From the writer of The Boy in the Striped Pyjamas, made into a heart wrenching and immensely successful film, and The House of Special Purpose about the last Russian Royal Family came my first non science fiction read of 2012 – Mutiny on the Bounty, based on the true historical event.
For those who are not aware of the most famous act of piracy to befall a British navy ship, the ‘Mutiny on the Bounty’ was an incident in the late 18th century on the eve of the French Revolution, just a few short decades after the death of the quickly mythologised hero Captain James Cook (a local boy from Marton in present day Middlesbrough, England). A frigate, captained by Lieutenant William Bligh who had served with Captain Cook on his great voyages of discovery, was tasked with the most urgent mission in the Empire: the collection of a foodstuff known as the breadfruit which grew in great quantities on the remote island of Tahiti. No, the King wasn’t starving, nor did the Queen have pregnancy cravings. There had not been a poor harvest in England, and indeed the sole purpose of the entire venture was designed to make it unnecessary for the British Empire to have to supply the slave colonies in the Caribbean. The breadfruit was a hardy food stuff that the Kings Ministers intended to have planted in the Caribbean, thereby making it cheap to keep their fellow man in chains. A little ironic when some of those who sailed on the Bounty were not their by choice themselves (as is the case with the stories narrator). After reaching Tahiti and completing their harvest, the crew on the Bounty rebel against their captain seize his ship and promptly dump him and his few loyalists at sea in a little launch boat with a token gesture of food. The new pirates had absolutely no intention of swapping the heaven of Tahiti, for the hell of life in England’s Navy. Miraculously Lieutenant Bligh led his little band back to England to a hero’s welcome and what mutineers could be found in the forthcoming years were rounded up and tried in London to great public interest, soon superseded by the French Revolution.

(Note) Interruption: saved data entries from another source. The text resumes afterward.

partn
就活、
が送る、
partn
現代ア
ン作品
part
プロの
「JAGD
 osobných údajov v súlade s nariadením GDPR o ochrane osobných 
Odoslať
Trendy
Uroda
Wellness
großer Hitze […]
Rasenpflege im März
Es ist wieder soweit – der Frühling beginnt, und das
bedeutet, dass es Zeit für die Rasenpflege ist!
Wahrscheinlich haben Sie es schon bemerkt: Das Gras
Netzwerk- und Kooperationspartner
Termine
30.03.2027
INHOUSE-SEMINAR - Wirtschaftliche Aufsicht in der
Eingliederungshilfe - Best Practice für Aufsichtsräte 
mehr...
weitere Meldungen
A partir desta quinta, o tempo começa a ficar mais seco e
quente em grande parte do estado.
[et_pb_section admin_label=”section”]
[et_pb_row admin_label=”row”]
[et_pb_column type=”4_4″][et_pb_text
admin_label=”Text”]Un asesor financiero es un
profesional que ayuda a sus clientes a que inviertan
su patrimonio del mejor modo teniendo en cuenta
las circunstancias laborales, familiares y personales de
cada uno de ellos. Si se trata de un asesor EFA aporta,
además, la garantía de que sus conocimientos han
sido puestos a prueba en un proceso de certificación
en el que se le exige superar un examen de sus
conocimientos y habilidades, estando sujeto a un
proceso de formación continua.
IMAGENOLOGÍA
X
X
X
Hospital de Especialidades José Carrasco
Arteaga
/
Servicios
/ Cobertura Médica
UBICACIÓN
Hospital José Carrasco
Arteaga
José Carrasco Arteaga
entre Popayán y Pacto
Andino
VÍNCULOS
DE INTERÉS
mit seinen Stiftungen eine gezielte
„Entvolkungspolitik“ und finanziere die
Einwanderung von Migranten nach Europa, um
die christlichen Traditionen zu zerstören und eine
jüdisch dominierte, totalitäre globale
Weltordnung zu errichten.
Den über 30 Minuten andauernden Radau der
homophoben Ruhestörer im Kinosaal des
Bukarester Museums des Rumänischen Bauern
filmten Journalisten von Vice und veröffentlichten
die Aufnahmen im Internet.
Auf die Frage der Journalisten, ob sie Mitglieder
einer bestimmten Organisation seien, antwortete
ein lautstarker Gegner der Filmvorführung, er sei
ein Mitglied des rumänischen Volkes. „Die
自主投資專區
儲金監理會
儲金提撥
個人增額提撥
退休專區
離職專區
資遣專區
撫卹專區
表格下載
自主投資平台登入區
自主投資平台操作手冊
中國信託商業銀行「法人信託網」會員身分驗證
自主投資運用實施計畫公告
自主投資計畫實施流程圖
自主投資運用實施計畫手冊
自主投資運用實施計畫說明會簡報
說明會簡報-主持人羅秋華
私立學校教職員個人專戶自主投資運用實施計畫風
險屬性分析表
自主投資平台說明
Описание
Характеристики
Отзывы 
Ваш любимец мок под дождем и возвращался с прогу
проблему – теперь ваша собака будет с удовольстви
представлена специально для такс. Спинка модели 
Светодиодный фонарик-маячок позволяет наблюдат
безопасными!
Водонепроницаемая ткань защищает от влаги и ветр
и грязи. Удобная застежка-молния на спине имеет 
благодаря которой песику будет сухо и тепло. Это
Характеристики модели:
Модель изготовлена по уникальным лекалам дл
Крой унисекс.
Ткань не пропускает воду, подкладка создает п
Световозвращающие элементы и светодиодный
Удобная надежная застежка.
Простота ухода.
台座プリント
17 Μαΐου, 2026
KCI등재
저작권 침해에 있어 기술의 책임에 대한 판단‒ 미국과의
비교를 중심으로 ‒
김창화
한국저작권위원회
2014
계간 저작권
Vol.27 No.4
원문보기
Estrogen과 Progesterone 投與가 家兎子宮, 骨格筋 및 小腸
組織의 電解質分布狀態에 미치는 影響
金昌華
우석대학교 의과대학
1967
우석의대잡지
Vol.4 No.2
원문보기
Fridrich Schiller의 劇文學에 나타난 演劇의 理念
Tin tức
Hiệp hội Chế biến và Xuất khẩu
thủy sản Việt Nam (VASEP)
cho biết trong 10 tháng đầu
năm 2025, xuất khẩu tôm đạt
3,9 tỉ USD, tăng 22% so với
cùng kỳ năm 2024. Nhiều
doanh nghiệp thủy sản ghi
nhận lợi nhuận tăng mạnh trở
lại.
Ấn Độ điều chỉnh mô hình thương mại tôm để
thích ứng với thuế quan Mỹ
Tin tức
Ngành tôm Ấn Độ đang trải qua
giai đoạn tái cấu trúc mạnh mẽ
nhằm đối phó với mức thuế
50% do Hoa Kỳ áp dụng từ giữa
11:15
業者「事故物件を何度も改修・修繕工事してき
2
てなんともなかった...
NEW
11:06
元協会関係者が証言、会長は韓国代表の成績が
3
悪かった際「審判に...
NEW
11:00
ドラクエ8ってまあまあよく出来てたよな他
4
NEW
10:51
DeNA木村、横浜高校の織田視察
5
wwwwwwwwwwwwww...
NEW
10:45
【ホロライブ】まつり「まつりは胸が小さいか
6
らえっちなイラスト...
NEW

That is the bare bones of the historical events, and relaying them to you here in no way undermines Mr Boyne’s novel which is not in fact about events but people, relationships between men – master thief and child prostitute, upper class officers born to their position and men who have risen on their merit, captain and servant boy, mutineer and loyalist. It retells in fascinating human detail the ego, the lusts, the needs of these men. It illustrates the conflicted nature of a ‘sea man’ like Bligh, having to deal with being stuck on Tahiti whilst the breadfruit is collected and almost literally crawling up the walls of his little hut to get back to sea – men like him, his hero Captain Cook and my ancestor Lord Admiral Collingwood were men who preferred to be at sea to being on land. Land was their sea, sea their land. They could not understand other men’s pangs for home port and land. Boyne paints a picture of gradually simmering tensions amongst the crew and still manages to spring the inevitable mutiny as a surprise, we are so immersed in the thoughts of our narrator – John Jacob Turnstile, captains servant – that his shock becomes our shock.
John Jacob (“Turnip”) Turnstile’s narration sees us travel from the streets of Portsmouth at the very bottom of the social ladder to a myriad of adventures. His constant occupation is a desire to escape. I was initially unhappy with how the author consistently brought the characters thoughts back to his days in Portsmouth ‘entertaining’ well-to-do gentlemen. Its a strange block for me, but I just cannot read about child abuse in any form and I find those people who buy novels solely about it quite bizarre. Yet here, eventually I realised that Boyle wasn’t using it as some cheap narrative gimmick but very appropriately as a foundation stone in the personality of our Turnip. It informs his interactions with everybody – fellow boys and men, authority figures, women. As a result I think the author has successfully managed a blending of social history – exposing the reader to life as it was for many in 19th century England – and riveting human drama.
We are, after all, made of the best and the worst of our experiences.
If you saw The Boy in the Striped Pyjamas, or read it, I highly recommend you get Mutiny on the Bounty, which is available on Kindle. I am certainly considering getting more John Boyne novels after the next couple of books I read. He seems to take a scattergun approach to his writing – sampling all sorts of different topics and genres and I look forward to seeing what other stories I can read from him.
If the real events described in the book and this review interest you then I strongly encourage you to do a little searching online for there is a wealth of diaries, logs, and memoirs from crew and officers that survive to this day. You may also want to learn about those mutineers who were never caught by His Majesty’s Navy and the controversial descendant’s at Pitcairn Island.